What the exercise asks: Give the entries back exactly as they stand, but without pictures.

Entries supplied:

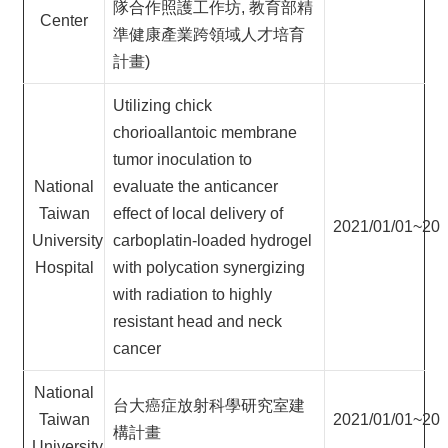
隊合作照護工作坊, 教育部精
Center
準健康產業跨領域人才培育
計畫)
Utilizing chick
chorioallantoic membrane
tumor inoculation to
National
evaluate the anticancer
Taiwan
effect of local delivery of
2021/01/01~202
University
carboplatin-loaded hydrogel
Hospital
with polycation synergizing
with radiation to highly
resistant head and neck
cancer
National
台大癌症放射科學研究室建
Taiwan
2021/01/01~202
構計畫
University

Answer to this task:
隊合作照護工作坊, 教育部精
Center
準健康產業跨領域人才培育
計畫)
Utilizing chick
chorioallantoic membrane
tumor inoculation to
National
evaluate the anticancer
Taiwan
effect of local delivery of
2021/01/01~202
University
carboplatin-loaded hydrogel
Hospital
with polycation synergizing
with radiation to highly
resistant head and neck
cancer
National
台大癌症放射科學研究室建
Taiwan
2021/01/01~202
構計畫
University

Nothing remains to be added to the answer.